Required action: From the entries, copy every line that carries the string "something".
--
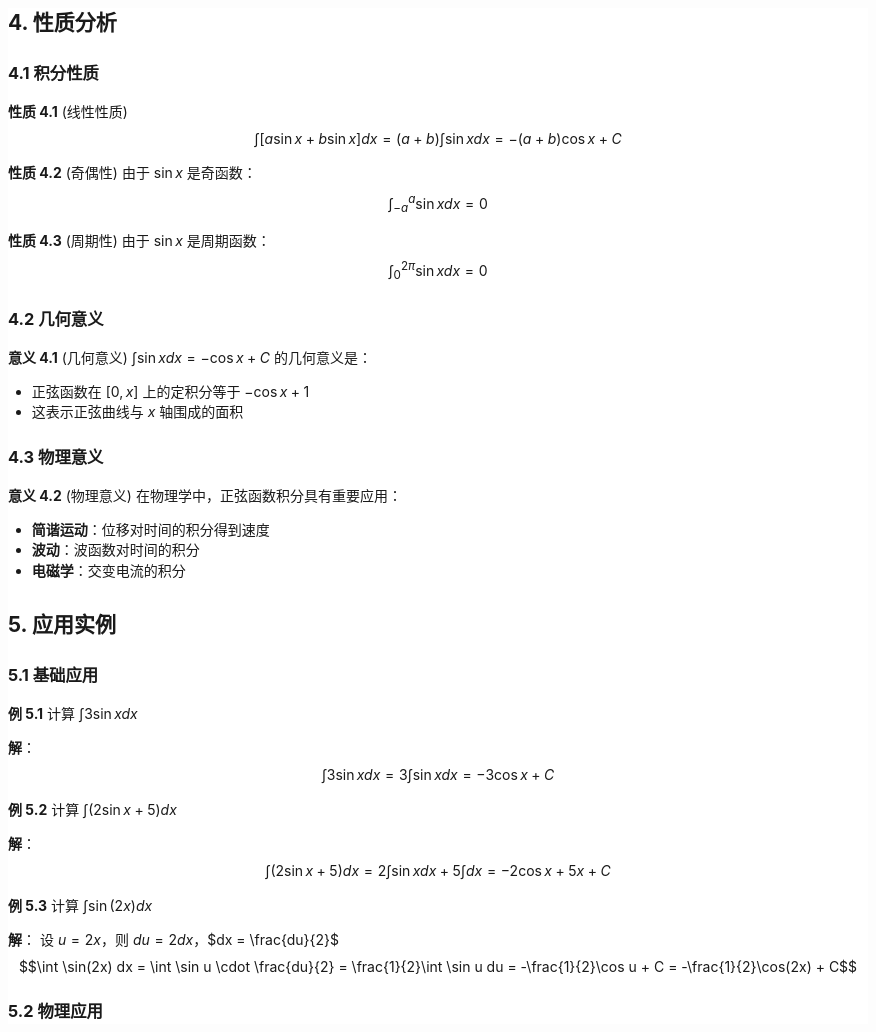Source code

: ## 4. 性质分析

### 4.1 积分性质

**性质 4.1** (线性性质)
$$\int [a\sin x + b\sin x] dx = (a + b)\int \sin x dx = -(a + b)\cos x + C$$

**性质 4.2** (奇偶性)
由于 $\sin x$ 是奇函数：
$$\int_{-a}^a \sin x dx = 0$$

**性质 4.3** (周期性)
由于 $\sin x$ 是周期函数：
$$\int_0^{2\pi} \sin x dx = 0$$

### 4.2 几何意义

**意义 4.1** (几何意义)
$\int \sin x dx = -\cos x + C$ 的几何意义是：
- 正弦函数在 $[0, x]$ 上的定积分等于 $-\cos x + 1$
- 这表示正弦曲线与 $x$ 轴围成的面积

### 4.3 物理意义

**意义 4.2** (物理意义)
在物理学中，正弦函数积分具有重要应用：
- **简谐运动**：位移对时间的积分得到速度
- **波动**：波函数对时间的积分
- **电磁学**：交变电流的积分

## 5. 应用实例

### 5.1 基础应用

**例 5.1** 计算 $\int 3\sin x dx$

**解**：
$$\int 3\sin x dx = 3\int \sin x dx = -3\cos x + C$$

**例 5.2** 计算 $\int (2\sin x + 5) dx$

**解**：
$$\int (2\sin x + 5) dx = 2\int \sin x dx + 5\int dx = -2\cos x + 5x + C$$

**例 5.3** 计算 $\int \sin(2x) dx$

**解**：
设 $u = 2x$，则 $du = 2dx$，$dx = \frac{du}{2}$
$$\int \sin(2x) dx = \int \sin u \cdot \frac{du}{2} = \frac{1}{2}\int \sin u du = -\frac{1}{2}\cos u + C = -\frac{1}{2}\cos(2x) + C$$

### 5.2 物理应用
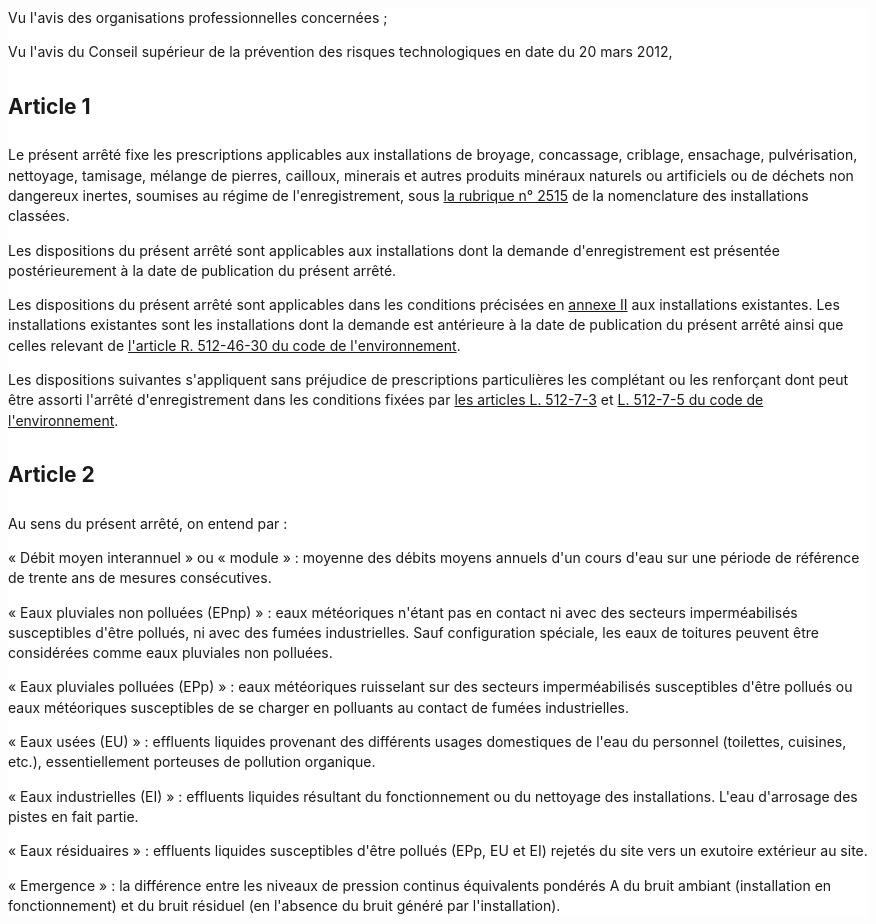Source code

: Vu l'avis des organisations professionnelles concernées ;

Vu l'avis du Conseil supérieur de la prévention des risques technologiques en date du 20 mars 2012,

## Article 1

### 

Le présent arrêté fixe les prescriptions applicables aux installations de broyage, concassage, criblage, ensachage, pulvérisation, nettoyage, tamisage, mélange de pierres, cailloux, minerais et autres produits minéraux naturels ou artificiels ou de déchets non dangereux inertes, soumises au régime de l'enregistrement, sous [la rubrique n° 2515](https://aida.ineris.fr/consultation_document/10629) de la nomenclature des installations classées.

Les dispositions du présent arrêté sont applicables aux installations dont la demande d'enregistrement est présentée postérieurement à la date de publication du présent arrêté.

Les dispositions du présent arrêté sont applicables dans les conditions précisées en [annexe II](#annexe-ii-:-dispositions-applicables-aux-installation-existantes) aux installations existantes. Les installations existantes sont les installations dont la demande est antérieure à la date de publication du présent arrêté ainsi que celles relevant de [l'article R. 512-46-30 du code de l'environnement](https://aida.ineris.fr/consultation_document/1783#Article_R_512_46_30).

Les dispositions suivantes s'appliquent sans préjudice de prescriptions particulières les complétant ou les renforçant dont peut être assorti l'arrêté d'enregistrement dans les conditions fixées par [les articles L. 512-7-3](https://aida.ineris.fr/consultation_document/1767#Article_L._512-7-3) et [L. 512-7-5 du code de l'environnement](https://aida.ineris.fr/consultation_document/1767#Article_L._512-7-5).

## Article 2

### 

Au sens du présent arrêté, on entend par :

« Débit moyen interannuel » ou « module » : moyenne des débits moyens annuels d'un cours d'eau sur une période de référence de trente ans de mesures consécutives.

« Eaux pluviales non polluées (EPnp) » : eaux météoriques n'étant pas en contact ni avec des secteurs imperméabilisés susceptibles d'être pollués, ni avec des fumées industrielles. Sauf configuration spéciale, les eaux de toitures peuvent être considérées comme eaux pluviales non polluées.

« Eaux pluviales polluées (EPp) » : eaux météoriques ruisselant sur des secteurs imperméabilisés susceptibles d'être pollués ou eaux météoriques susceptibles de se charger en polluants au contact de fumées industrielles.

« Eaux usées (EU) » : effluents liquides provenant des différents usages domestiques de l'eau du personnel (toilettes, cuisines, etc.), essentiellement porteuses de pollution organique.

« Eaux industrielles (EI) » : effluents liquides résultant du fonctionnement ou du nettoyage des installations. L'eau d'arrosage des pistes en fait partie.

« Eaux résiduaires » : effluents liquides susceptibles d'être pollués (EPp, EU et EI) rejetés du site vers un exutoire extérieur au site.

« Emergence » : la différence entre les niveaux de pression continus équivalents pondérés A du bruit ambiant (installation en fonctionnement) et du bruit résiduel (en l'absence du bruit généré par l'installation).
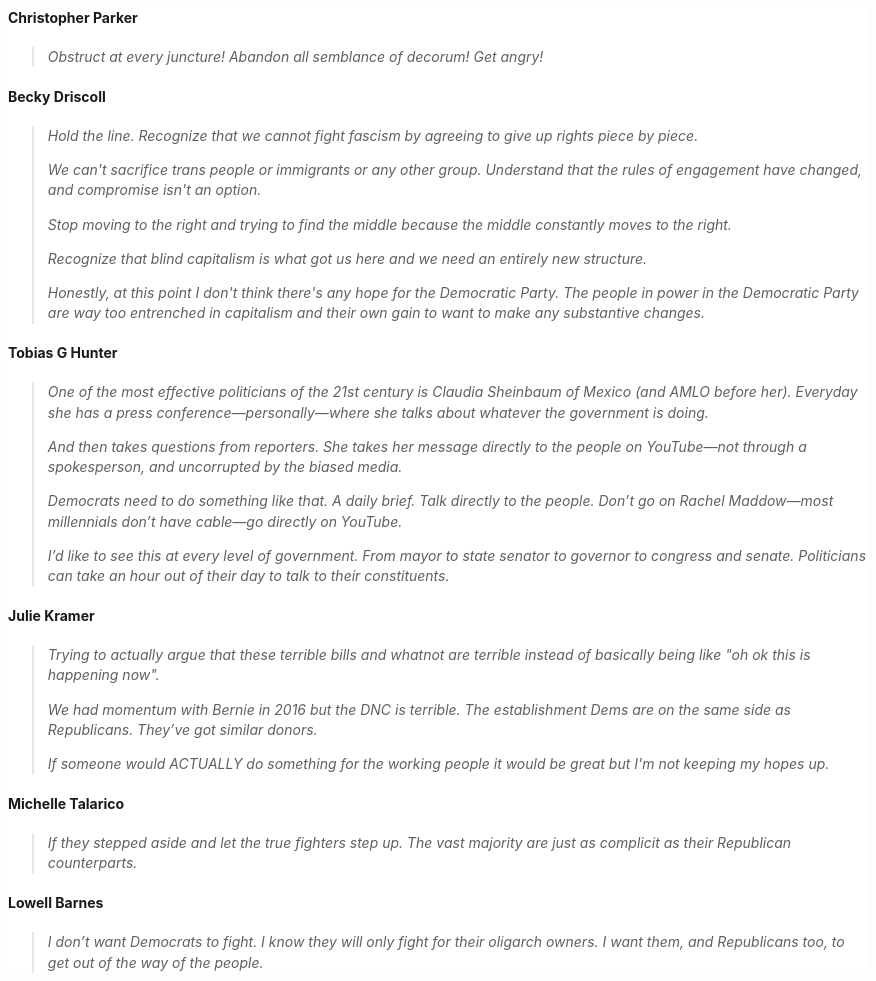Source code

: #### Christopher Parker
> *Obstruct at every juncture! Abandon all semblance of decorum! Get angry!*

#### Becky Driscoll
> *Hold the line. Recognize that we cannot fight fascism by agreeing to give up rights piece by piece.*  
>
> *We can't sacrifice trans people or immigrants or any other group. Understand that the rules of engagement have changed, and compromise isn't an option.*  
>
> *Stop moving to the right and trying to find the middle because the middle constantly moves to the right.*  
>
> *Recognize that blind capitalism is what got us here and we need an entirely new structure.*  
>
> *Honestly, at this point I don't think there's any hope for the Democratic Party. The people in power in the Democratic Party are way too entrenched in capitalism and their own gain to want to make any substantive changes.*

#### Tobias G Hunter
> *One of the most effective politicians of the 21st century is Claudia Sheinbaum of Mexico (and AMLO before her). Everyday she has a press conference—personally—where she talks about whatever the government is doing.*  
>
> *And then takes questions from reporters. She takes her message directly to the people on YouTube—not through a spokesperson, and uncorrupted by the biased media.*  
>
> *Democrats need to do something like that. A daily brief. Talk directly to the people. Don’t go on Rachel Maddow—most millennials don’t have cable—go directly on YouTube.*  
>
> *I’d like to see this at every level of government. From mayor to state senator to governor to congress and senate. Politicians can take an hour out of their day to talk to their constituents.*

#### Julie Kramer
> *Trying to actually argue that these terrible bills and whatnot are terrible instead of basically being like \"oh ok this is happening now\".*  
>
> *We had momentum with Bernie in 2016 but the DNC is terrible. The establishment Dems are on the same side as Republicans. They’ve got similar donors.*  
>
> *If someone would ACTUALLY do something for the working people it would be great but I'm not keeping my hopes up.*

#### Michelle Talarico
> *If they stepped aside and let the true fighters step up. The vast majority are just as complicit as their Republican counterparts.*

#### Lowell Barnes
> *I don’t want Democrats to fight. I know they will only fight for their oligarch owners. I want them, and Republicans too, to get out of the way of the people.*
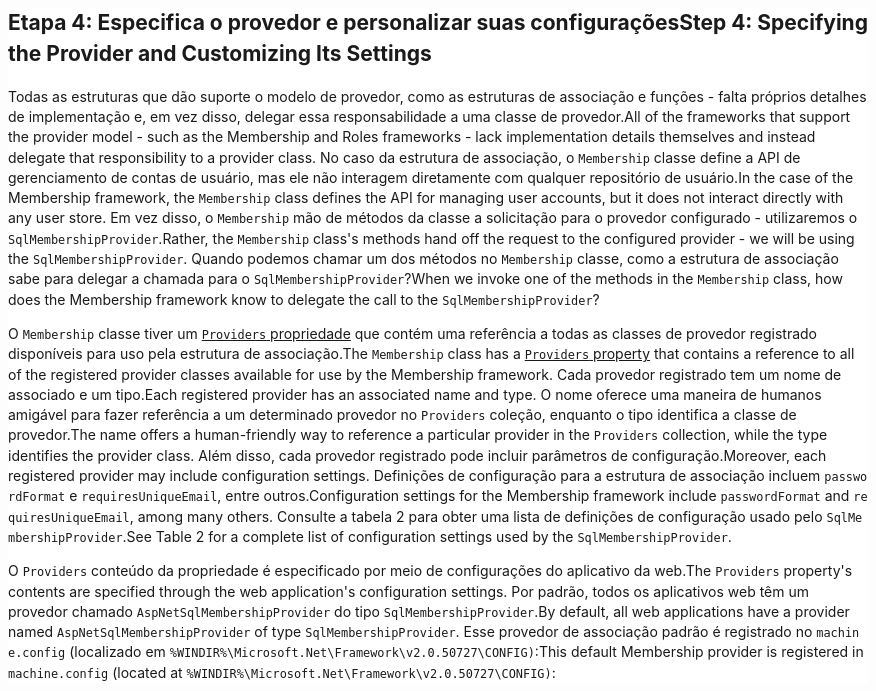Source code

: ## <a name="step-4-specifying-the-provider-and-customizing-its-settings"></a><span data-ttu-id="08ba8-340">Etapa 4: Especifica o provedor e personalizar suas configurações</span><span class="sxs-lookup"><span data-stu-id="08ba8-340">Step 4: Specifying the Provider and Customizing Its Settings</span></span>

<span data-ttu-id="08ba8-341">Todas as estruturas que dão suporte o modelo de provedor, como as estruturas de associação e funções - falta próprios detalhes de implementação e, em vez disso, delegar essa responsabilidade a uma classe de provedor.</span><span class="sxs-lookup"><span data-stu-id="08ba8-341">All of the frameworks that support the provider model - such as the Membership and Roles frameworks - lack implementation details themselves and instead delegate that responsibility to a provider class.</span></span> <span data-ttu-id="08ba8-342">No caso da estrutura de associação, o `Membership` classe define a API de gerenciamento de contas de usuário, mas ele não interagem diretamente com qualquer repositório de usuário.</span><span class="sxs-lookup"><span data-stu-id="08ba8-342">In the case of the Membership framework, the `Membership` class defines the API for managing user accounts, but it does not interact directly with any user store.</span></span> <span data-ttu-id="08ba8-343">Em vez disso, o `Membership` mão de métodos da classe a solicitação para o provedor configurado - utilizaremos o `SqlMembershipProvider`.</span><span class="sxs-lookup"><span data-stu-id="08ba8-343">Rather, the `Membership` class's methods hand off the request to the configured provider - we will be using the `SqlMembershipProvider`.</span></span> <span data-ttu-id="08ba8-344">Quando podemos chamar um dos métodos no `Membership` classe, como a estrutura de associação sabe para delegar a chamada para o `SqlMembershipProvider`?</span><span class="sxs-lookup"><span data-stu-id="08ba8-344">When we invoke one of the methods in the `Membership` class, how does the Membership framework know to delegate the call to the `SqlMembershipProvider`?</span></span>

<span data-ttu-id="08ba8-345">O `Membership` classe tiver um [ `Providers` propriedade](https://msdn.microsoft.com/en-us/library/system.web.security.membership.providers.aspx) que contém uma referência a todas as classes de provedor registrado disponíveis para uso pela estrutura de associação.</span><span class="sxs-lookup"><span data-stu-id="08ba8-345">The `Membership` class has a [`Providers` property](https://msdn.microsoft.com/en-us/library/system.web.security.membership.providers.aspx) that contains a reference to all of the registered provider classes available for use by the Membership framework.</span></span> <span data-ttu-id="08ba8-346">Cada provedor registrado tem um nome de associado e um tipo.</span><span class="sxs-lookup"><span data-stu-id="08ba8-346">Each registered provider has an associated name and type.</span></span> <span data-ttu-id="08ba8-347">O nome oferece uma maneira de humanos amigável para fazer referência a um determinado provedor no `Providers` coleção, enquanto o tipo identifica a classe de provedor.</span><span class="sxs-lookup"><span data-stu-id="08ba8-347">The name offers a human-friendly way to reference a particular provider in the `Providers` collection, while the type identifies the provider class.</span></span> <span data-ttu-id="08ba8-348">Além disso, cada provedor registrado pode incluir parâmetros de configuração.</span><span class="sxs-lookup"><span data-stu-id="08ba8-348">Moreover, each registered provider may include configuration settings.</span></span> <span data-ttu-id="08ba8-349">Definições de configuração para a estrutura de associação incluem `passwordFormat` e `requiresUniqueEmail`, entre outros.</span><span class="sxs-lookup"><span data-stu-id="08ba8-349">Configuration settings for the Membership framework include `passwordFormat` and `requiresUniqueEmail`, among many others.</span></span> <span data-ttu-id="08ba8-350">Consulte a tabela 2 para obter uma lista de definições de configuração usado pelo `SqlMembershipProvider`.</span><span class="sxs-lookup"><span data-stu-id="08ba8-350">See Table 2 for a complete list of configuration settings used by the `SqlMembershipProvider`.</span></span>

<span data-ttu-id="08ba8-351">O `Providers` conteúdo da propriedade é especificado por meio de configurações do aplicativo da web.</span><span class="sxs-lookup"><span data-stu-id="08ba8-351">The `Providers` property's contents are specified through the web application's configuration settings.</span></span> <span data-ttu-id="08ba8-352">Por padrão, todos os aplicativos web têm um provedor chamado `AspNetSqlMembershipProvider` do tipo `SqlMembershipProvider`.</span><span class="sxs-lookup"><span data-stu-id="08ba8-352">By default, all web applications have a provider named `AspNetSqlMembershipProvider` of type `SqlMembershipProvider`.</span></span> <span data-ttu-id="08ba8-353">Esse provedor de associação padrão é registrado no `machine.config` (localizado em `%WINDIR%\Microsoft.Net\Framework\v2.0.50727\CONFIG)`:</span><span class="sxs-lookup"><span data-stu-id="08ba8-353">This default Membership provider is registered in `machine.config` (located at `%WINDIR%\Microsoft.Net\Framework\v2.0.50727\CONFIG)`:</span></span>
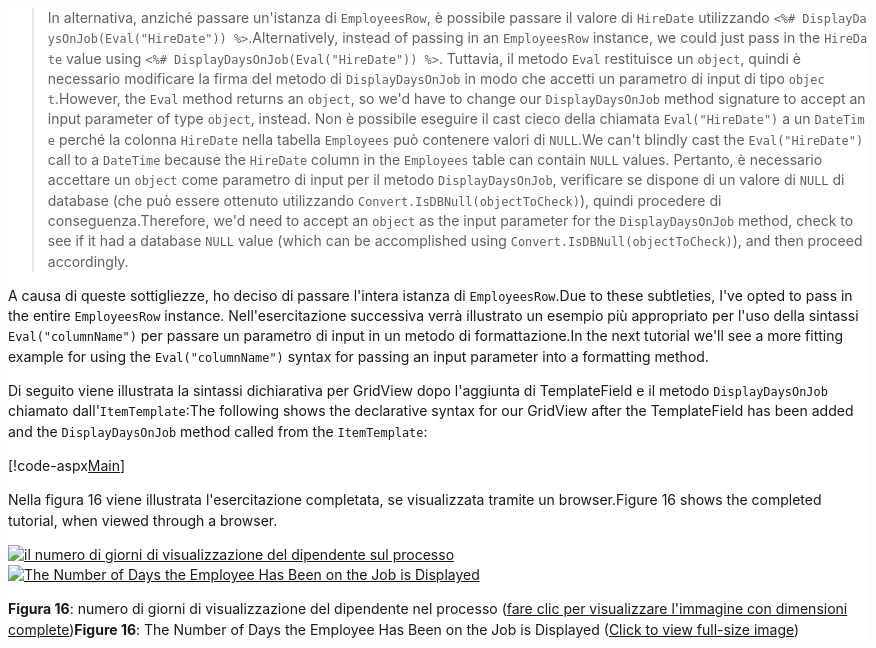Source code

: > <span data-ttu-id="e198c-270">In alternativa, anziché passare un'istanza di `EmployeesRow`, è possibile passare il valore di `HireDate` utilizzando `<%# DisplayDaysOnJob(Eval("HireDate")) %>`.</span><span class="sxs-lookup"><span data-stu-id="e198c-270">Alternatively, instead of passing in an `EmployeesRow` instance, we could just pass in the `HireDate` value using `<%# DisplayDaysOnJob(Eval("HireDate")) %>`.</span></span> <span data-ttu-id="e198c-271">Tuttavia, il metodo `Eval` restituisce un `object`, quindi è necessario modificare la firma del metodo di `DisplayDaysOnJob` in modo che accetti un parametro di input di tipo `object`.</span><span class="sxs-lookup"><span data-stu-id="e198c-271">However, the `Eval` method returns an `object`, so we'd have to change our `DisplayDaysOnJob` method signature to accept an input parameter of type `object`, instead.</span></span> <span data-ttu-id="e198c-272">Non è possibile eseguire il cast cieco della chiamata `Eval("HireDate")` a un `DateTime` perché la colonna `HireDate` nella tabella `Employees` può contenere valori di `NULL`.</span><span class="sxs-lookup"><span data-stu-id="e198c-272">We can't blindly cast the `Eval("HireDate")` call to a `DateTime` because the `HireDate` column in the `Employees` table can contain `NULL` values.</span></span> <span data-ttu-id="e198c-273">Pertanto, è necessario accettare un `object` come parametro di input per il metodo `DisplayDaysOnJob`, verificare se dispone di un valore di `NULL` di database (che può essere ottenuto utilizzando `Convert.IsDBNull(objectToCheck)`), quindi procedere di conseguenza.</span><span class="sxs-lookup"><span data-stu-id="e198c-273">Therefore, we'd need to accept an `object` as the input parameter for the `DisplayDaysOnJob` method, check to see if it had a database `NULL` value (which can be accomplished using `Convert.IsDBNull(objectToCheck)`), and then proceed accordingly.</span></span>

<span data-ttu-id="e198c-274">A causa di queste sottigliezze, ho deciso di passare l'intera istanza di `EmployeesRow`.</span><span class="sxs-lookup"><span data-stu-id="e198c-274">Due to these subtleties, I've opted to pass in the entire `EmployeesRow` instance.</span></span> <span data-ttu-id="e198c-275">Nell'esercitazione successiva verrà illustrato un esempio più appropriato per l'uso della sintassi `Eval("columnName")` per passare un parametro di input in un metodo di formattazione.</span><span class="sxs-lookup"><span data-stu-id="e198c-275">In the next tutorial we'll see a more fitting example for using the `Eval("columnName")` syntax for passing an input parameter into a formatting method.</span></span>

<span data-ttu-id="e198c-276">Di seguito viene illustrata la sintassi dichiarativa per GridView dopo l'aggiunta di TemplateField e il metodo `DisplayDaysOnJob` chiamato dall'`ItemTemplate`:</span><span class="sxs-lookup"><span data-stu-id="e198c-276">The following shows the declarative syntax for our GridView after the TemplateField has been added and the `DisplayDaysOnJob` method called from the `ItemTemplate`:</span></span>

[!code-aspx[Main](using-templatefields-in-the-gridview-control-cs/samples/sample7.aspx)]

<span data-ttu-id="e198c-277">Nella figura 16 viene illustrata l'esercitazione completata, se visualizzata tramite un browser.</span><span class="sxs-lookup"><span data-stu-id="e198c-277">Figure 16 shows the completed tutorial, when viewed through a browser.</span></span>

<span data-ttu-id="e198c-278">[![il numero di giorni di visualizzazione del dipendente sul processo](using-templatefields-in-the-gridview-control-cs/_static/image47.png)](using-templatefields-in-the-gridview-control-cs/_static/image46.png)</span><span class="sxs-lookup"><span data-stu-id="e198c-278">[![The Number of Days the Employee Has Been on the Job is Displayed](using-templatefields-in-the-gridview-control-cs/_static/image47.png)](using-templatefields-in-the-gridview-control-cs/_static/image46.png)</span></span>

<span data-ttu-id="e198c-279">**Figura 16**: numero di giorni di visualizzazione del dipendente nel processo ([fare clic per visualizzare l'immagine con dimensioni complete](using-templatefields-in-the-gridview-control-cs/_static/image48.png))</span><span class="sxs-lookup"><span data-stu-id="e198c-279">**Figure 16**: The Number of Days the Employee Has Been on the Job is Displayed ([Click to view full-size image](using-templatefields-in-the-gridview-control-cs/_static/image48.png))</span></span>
--
Answer box:
> *Democrats need to do something like that. A daily brief. Talk directly to the people. Don’t go on Rachel Maddow—most millennials don’t have cable—go directly on YouTube.*  
> *If someone would ACTUALLY do something for the working people it would be great but I'm not keeping my hopes up.*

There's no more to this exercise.